One of the most powerful films yet seen about the country’s colonial foundation and the cruelties that were an indelible part of it. –Sandra Hall, Sydney Morning Herald
Tough and uncompromising viewing
By Roger Childs
Back in 2009 the movie Van Diemen’s Land delved into Tasmania’s colonial past with a grim story based on actual events. A group of convicts escape from the remote Sarah’s Island settlement on the west coast and attempt the tough crossing back to Hobart. When they run out of food, they turned on each other and the inevitable cannibalism occurs.
That film was not for the faint-hearted and neither is The Nightingale, which contains graphic violence against men, women and children, both white and black, involving assaults, murders and rapes. It is set in 1825 and is a story of hardship, brutality, endurance, revenge, and, ultimately understanding and redemption.
It has created a stir on the Film Festival circuit, and director and scriptwriter Jennifer Kent, has earned high praise for not flinching from recounting an absorbing story about the cruelties and realities of Australia’s convict past. However, some cinema-goers have been appalled at the murders and rapes, and walked out. This violence is not easy viewing, but as much of it occurs in the first quarter it is worth enduring to get to the main element of the story — the tension of the hunters and the hunted trekking through the Van Diemens Land wilderness.
Nightingale turns hunter
Clare is a young Irish convict woman who has been given permission by her “supervisor” — Lieutenant Hawkins — to marry and have a child. Early on she sings to a group of colonial soldiers and this gives the film its somewhat unlikely title. But Hawkins is a self-centred, arrogant and abusive master and with two of his soldiers commits shocking acts of violence against the family.
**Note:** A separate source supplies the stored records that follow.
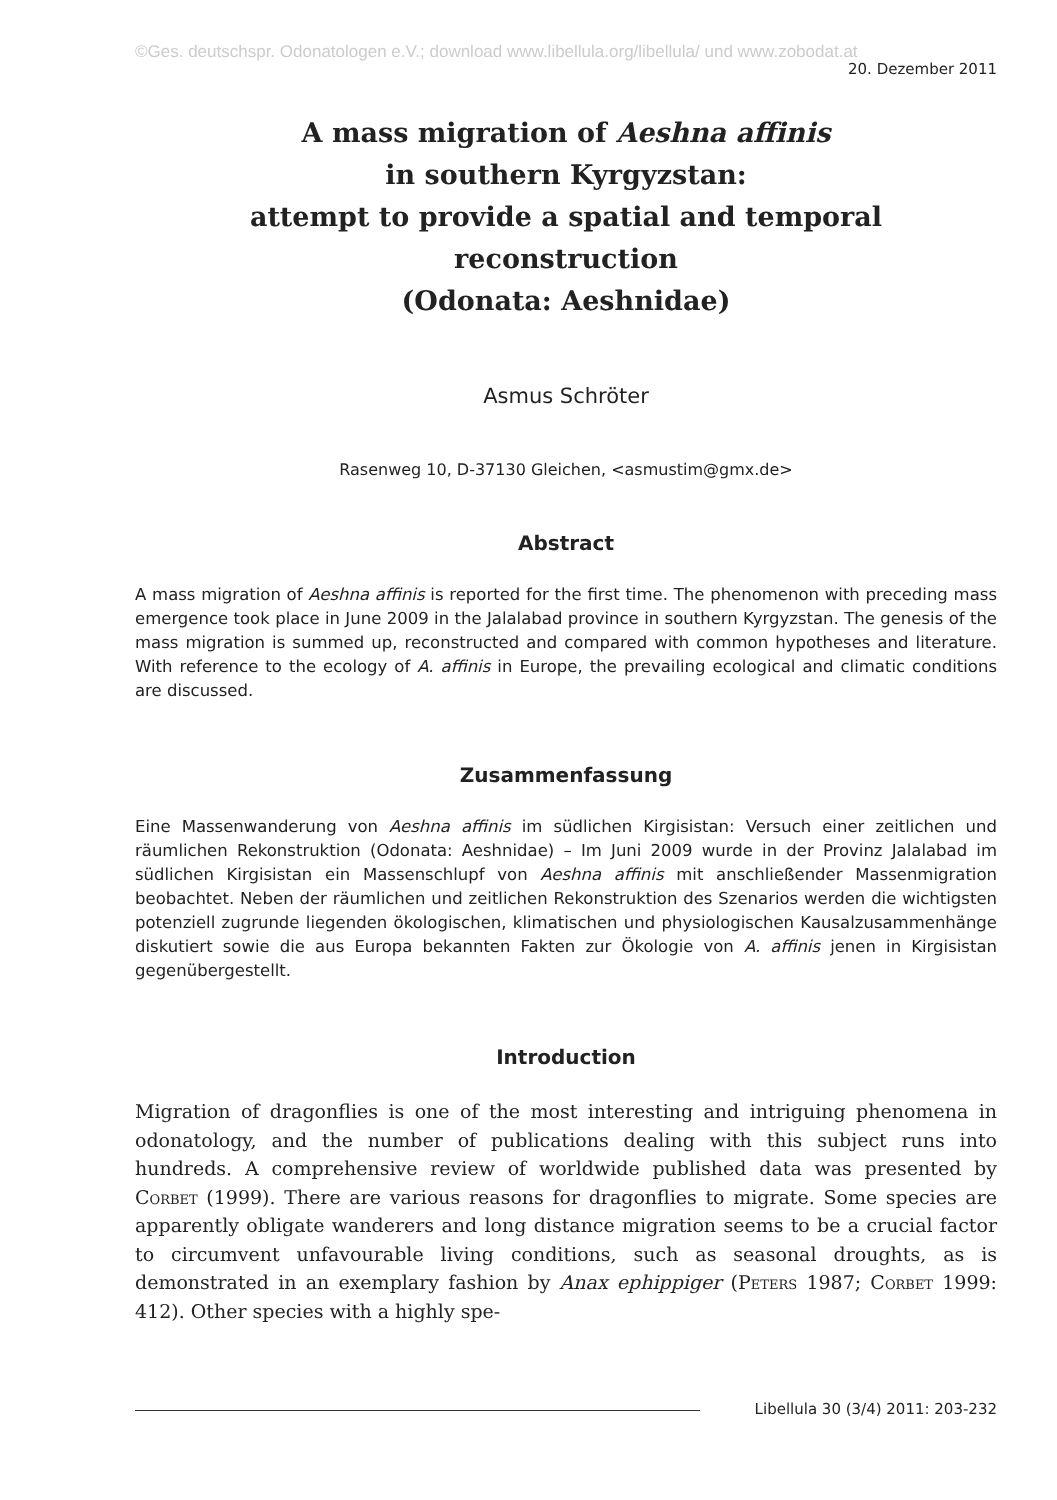©Ges. deutschspr. Odonatologen e.V.; download www.libellula.org/libellula/ und www.zobodat.at
20. Dezember 2011
A mass migration of Aeshna affinis
in southern Kyrgyzstan:
attempt to provide a spatial and temporal reconstruction
(Odonata: Aeshnidae)
Asmus Schröter
Rasenweg 10, D-37130 Gleichen, <asmustim@gmx.de>
Abstract
A mass migration of Aeshna affinis is reported for the first time. The phenomenon with preceding mass emergence took place in June 2009 in the Jalalabad province in southern Kyrgyzstan. The genesis of the mass migration is summed up, reconstructed and compared with common hypotheses and literature. With reference to the ecology of A. affinis in Europe, the prevailing ecological and climatic conditions are discussed.
Zusammenfassung
Eine Massenwanderung von Aeshna affinis im südlichen Kirgisistan: Versuch einer zeitlichen und räumlichen Rekonstruktion (Odonata: Aeshnidae) – Im Juni 2009 wurde in der Provinz Jalalabad im südlichen Kirgisistan ein Massenschlupf von Aeshna affinis mit anschließender Massenmigration beobachtet. Neben der räumlichen und zeitlichen Rekonstruktion des Szenarios werden die wichtigsten potenziell zugrunde liegenden ökologischen, klimatischen und physiologischen Kausalzusammenhänge diskutiert sowie die aus Europa bekannten Fakten zur Ökologie von A. affinis jenen in Kirgisistan gegenübergestellt.
Introduction
Migration of dragonflies is one of the most interesting and intriguing phenomena in odonatology, and the number of publications dealing with this subject runs into hundreds. A comprehensive review of worldwide published data was presented by Corbet (1999). There are various reasons for dragonflies to migrate. Some species are apparently obligate wanderers and long distance migration seems to be a crucial factor to circumvent unfavourable living conditions, such as seasonal droughts, as is demonstrated in an exemplary fashion by Anax ephippiger (Peters 1987; Corbet 1999: 412). Other species with a highly spe-
Libellula 30 (3/4) 2011: 203-232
The unrepentant lieutenant then sets off on the long journey through the dense Tasmanian wilderness to take up a promotion in Launceston on the north coast. Clare is bent on revenge and with the help of the reluctant Aboriginal tracker, Billy, sets off in pursuit.
The pleasure of this movie is slowly watching Clare (Aisling Franciosi) and Billy (Baykali Ganambarr) find their common ground, and Jennifer Kent doesn’t make it easy for either of them in any step of the way. –Amy Nicholson Film Week, Los Angeles.
Billy, like Clare has had a traumatic past and lost family members, however in their evolving relationship this common ground ultimately leads to a growing empathy and loyalty, set against the rugged Tasmanian landscape.
Grim but absorbing
The Nightingale is a very impressive achievement and does not shy away from the brutality of the time. The acting is first rate and the two leads are excellent. Also Sam Claflin does superbly as the imperious, narcissistic and ruthless Howard – a man who has no redeeming features.
The cinematography does justice to the dense forests and varied landscapes of what was then Van Diemen’s Land, and there is a very convincing reconstruction of early 19th century, colonial Launceston. Another impressive feature is the evocation of the much abused Aboriginal culture with its fascinating, spiritual elements, and traditional survival skills in tracking and living off the land.
Jennifer Kent is to be congratulated on a brave and uncompromising film about a period of history many Australians would like to forget.
This is presently screening at the Shoreline.